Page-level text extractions
========================================

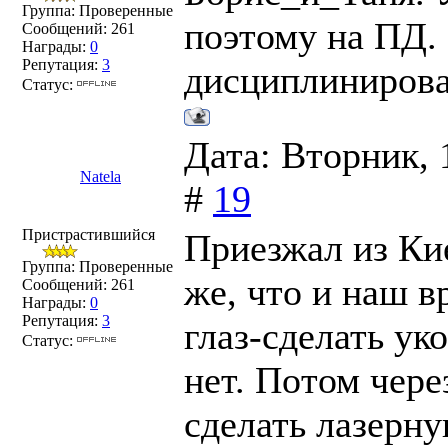
Группа: Проверенные
поэтому на ПД. 
Сообщений:
261
Награды:
0
Репутация:
3
дисциплинирова
Статус:
Дата: Вторник, 
Natela
#
19
Пристрастившийся
Приезжал из Ки
Группа: Проверенные
же, что и наш в
Сообщений:
261
Награды:
0
Репутация:
3
глаз-сделать ук
Статус:
нет. Потом чере
сделать лазерну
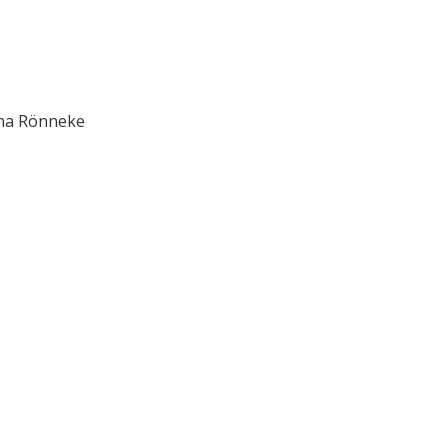
ina Rönneke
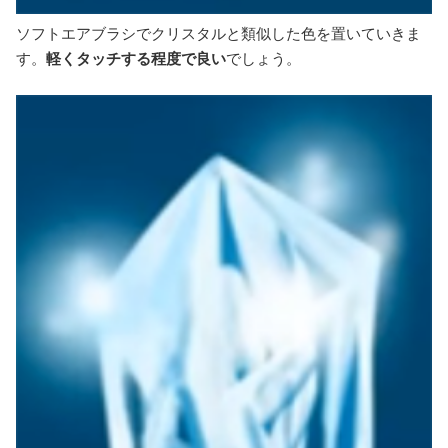
ソフトエアブラシでクリスタルと類似した色を置いていきま
す。
軽くタッチする程度で良い
でしょう。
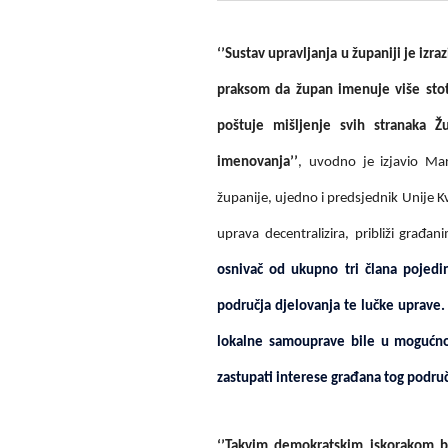
‘’Sustav upravljanja u županiji je izra
praksom da župan imenuje više stoti
poštuje mišljenje svih stranaka Ž
imenovanja’’
, uvodno je izjavio Ma
županije, ujedno i predsjednik Unije K
uprava decentralizira, približi građ
osnivač od ukupno tri člana pojedi
područja djelovanja te lučke uprave. U
lokalne samouprave bile u mogućnos
zastupati interese građana tog područ
‘’Takvim demokratskim iskorakom bi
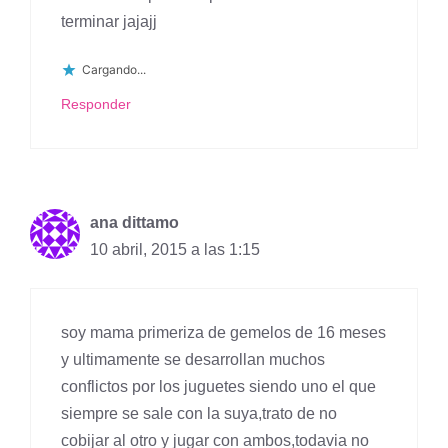
terminar jajajj
Cargando...
Responder
ana dittamo
10 abril, 2015 a las 1:15
soy mama primeriza de gemelos de 16 meses
y ultimamente se desarrollan muchos
conflictos por los juguetes siendo uno el que
siempre se sale con la suya,trato de no
cobijar al otro y jugar con ambos,todavia no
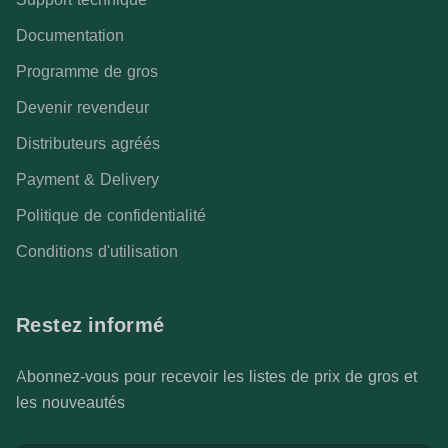
Documentation
Programme de gros
Devenir revendeur
Distributeurs agréés
Payment & Delivery
Politique de confidentialité
Conditions d'utilisation
Restez informé
Abonnez-vous pour recevoir les listes de prix de gros et
les nouveautés
Adresse email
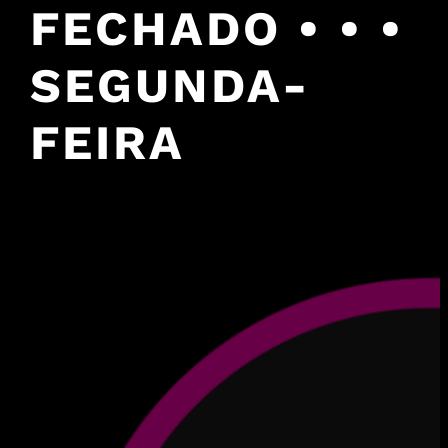
FECHADO • • •
SEGUNDA-
FEIRA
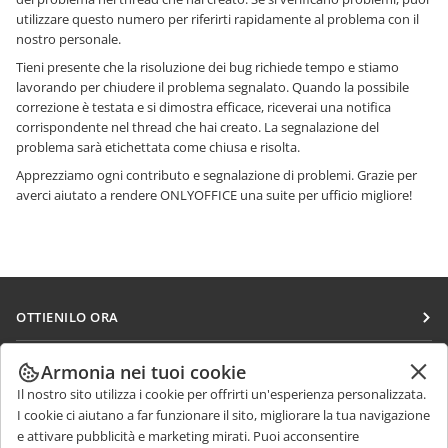
utilizzare questo numero per riferirti rapidamente al problema con il
nostro personale.
Tieni presente che la risoluzione dei bug richiede tempo e stiamo
lavorando per chiudere il problema segnalato. Quando la possibile
correzione è testata e si dimostra efficace, riceverai una notifica
corrispondente nel thread che hai creato. La segnalazione del
problema sarà etichettata come chiusa e risolta.
Apprezziamo ogni contributo e segnalazione di problemi. Grazie per
averci aiutato a rendere ONLYOFFICE una suite per ufficio migliore!
OTTIENILO ORA
Docs
COLLABORA
Armonia nei tuoi cookie
DocSpace
Il nostro sito utilizza i cookie per offrirti un'esperienza personalizzata.
Per i contributori
RICEVI NOTIZIE
I cookie ci aiutano a far funzionare il sito, migliorare la tua navigazione
Workspace
Per i traduttori
e attivare pubblicità e marketing mirati. Puoi acconsentire
Blog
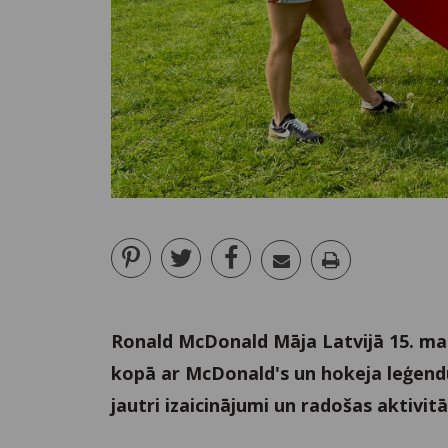
Ronald McDonald Māja Latvijā 15. ma
kopā ar McDonald's un hokeja leģendu
jautri izaicinājumi un radošas aktivitā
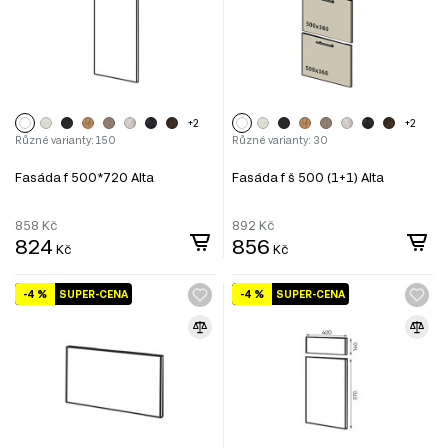
+2
+2
Různé varianty: 150
Různé varianty: 30
Fasáda f 500*720 Alta
Fasáda f š 500 (1+1) Alta
858
Kč
892
Kč
824
856
Kč
Kč
-4 %
SUPER-CENA
-4 %
SUPER-CENA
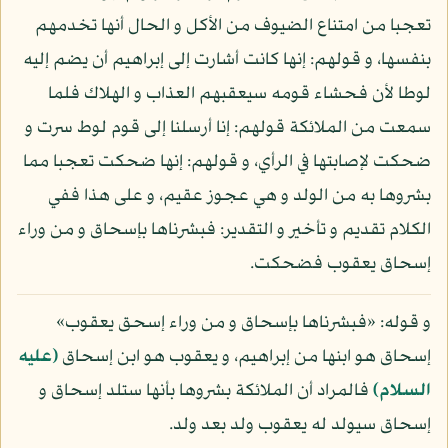
تعجبا من امتناع الضيوف من الأكل و الحال أنها تخدمهم
بنفسها، و قولهم: إنها كانت أشارت إلى إبراهيم أن يضم إليه
لوطا لأن فحشاء قومه سيعقبهم العذاب و الهلاك فلما
سمعت من الملائكة قولهم: إنا أرسلنا إلى قوم لوط سرت و
ضحكت لإصابتها في الرأي، و قولهم: إنها ضحكت تعجبا مما
بشروها به من الولد و هي عجوز عقيم، و على هذا ففي
الكلام تقديم و تأخير و التقدير: فبشرناها بإسحاق و من وراء
إسحاق يعقوب فضحكت.
و قوله: «فبشرناها بإسحاق و من وراء إسحق يعقوب»
إسحاق هو ابنها من إبراهيم، و يعقوب هو ابن إسحاق
(عليه
السلام)
فالمراد أن الملائكة بشروها بأنها ستلد إسحاق و
إسحاق سيولد له يعقوب ولد بعد ولد.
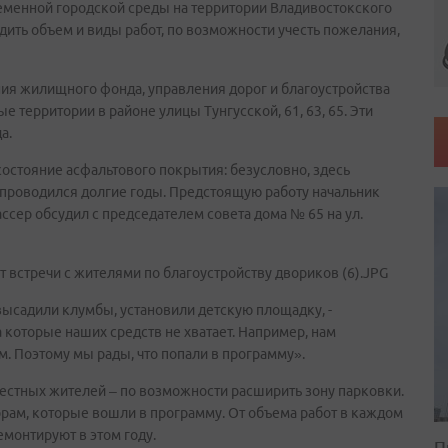
еменной городской среды на территории Владивостокского
удить объем и виды работ, по возможности учесть пожелания,
ания жилищного фонда, управления дорог и благоустройства
территории в районе улицы Тунгусской, 61, 63, 65. Эти
а.
остояние асфальтового покрытия: безусловно, здесь
 проводился долгие годы. Предстоящую работу начальник
сер обсудил с председателем совета дома № 65 на ул.
встречи с жителями по благоустройству двориков (6).JPG
высадили клумбы, установили детскую площадку, -
а которые наших средств не хватает. Например, нам
. Поэтому мы рады, что попали в программу».
стных жителей – по возможности расширить зону парковки.
рам, которые вошли в программу. От объема работ в каждом
емонтируют в этом году.
П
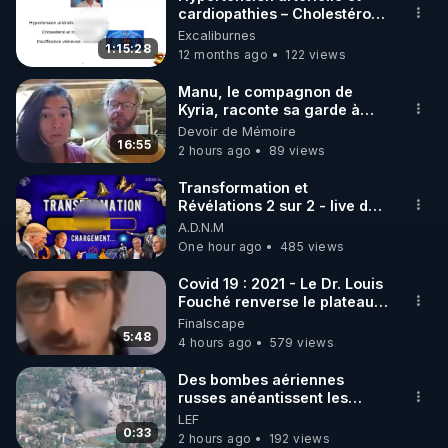
cardiopathies – Cholestérol
🌱 INSTAGRAM

et triglycérides –
Excaliburnes
Insuffisance veineuse ...
1:15:28
12 months ago
122 views
https://www.instagram.com/rdlr_thierrycasasnovas/
http://rgnr.li/instagram
Manu, le compagnon de
Kyria, raconte sa garde à
vue musclée. PARTAGEZ!
Devoir de Mémoire
🌱 LA NEWSLETTER

16:55
2 hours ago
89 views
Pour ne pas rater l’actualité RGNR (stages, 
Transformation et
Révélations 2 sur 2 - live du
http://rgnr.li/news
07/08/26
A.D.N.M
One hour ago
485 views
🌱 VIDÉOS NON CENSURÉES SUR ODYSEE 

Toutes les vidéos Youtube sont aussi sur la 
Covid 19 : 2021 - Le Dr. Louis
Fouché renverse le plateau
de CNews !
Finalscape
http://rgnr.li/odysee
5:48
4 hours ago
579 views
🌱 LES STAGES EN PRÉSENTIEL

Des bombes aériennes
russes anéantissent les
centres de contrôle de
LEF
http://rgnr.li/stages
drones de 3 brigades
0:33
2 hours ago
192 views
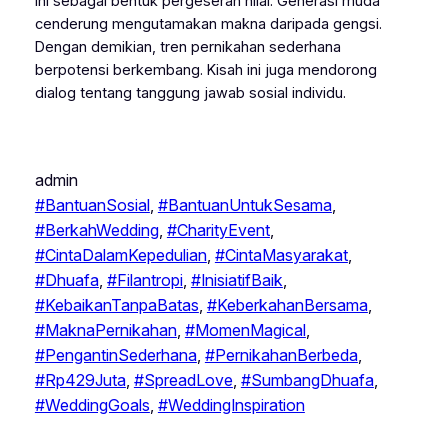
ini sebagai bentuk pergeseran nilai. Generasi muda
cenderung mengutamakan makna daripada gengsi.
Dengan demikian, tren pernikahan sederhana
berpotensi berkembang. Kisah ini juga mendorong
dialog tentang tanggung jawab sosial individu.
admin
#BantuanSosial
, 
#BantuanUntukSesama
, 
#BerkahWedding
, 
#CharityEvent
, 
#CintaDalamKepedulian
, 
#CintaMasyarakat
, 
#Dhuafa
, 
#Filantropi
, 
#InisiatifBaik
, 
#KebaikanTanpaBatas
, 
#KeberkahanBersama
, 
#MaknaPernikahan
, 
#MomenMagical
, 
#PengantinSederhana
, 
#PernikahanBerbeda
, 
#Rp429Juta
, 
#SpreadLove
, 
#SumbangDhuafa
, 
#WeddingGoals
, 
#WeddingInspiration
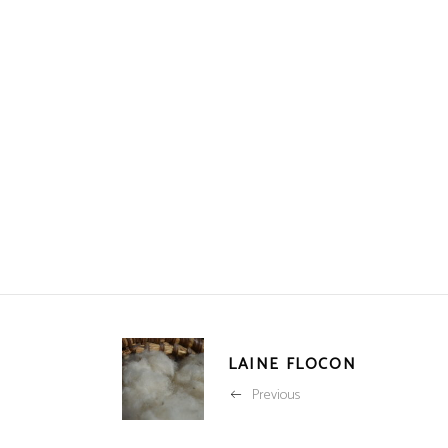
LAINE FLOCON
Previous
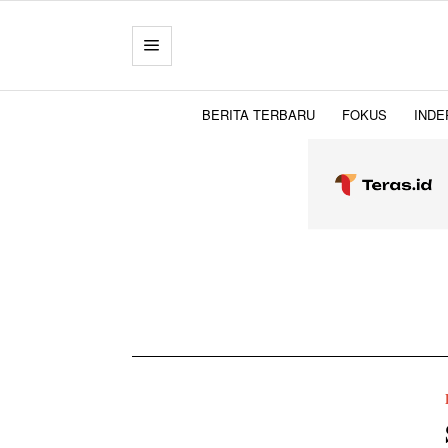
BERITA TERBARU
FOKUS
INDE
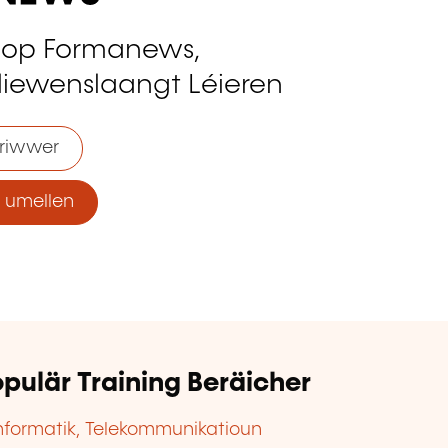
 op Formanews,
liewenslaangt Léieren
riwwer
umellen
pulär Training Beräicher
nformatik, Telekommunikatioun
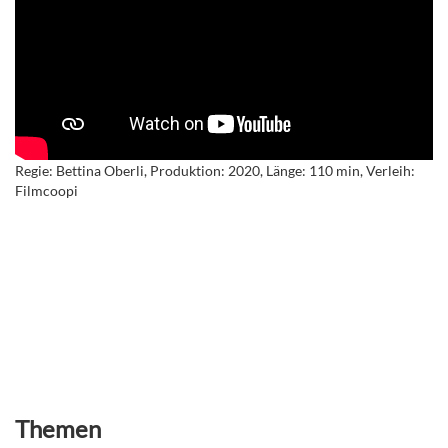
Regie: Bettina Oberli, Produktion: 2020, Länge: 110 min, Verleih:
Filmcoopi
Themen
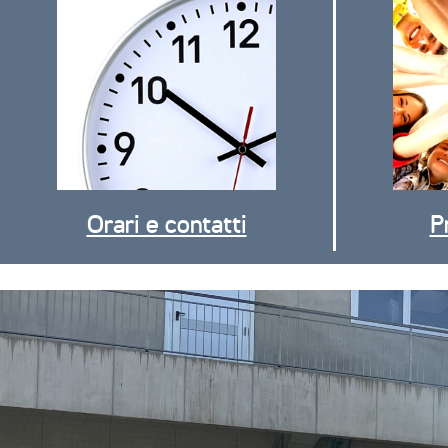
Orari e contatti
P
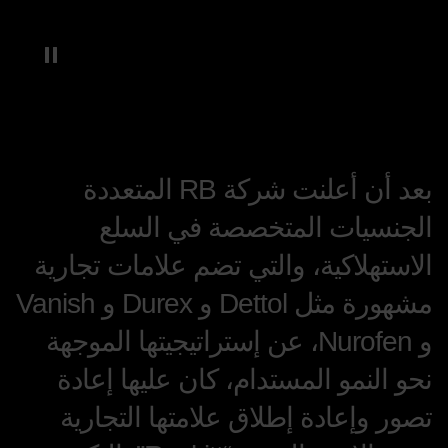
بعد أن أعلنت شركة RB المتعددة
الجنسيات المتخصصة في السلع
الاستهلاكية، والتي تضم علامات تجارية
مشهورة مثل Dettol و Durex و Vanish
و Nurofen، عن إستراتيجيتها الموجهة
نحو النمو المستدام، كان عليها إعادة
تصور وإعادة إطلاق علامتها التجارية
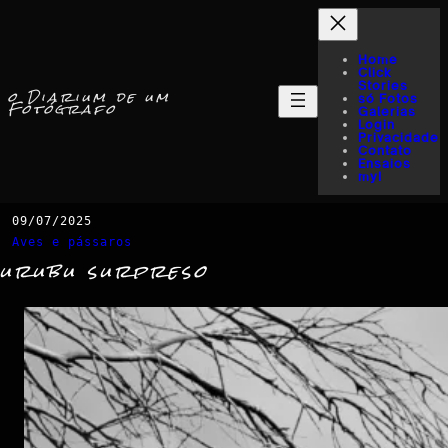
Home
Click
Stories
o Diarium de um
só Fotos
Fotógrafo
Galerias
Login
Privacidade
Contato
Ensaios
myI
09/07/2025
Aves e pássaros
urubu surpreso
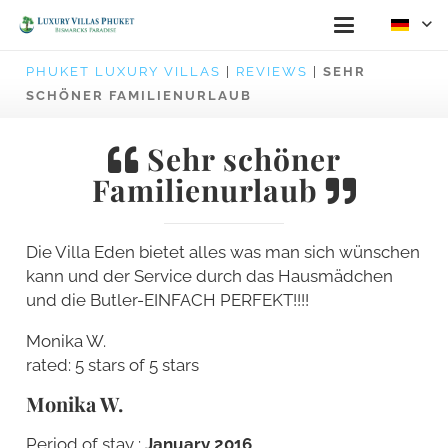
PHUKET LUXURY VILLAS
|
REVIEWS
|
SEHR
SCHÖNER FAMILIENURLAUB
Sehr schöner
Familienurlaub
Die Villa Eden bietet alles was man sich wünschen
kann und der Service durch das Hausmädchen
und die Butler-EINFACH PERFEKT!!!!
Monika W.
rated: 5 stars of 5 stars
Monika W.
Period of stay :
January 2016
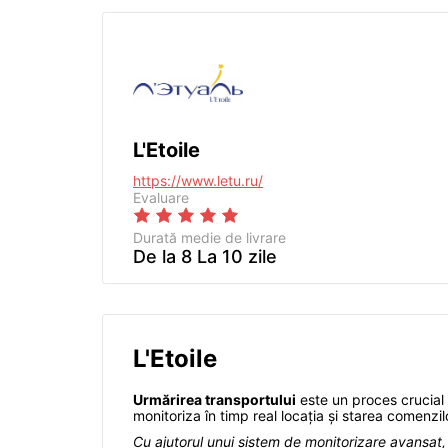
L'Etoile
https://www.letu.ru/
Evaluare
Durată medie de livrare
De la 8 La 10 zile
L'Etoile
Urmărirea transportului
este un proces crucial 
monitoriza în timp real locația și starea comenzil
Cu ajutorul unui sistem de monitorizare avansat, c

========================================

Among the records, find all lines that include the string "cookie" and return them.

Your solution:
Armonia nei tuoi cookie
Il nostro sito utilizza i cookie per offrirti un'esperienza personalizzata.
I cookie ci aiutano a far funzionare il sito, migliorare la tua navigazione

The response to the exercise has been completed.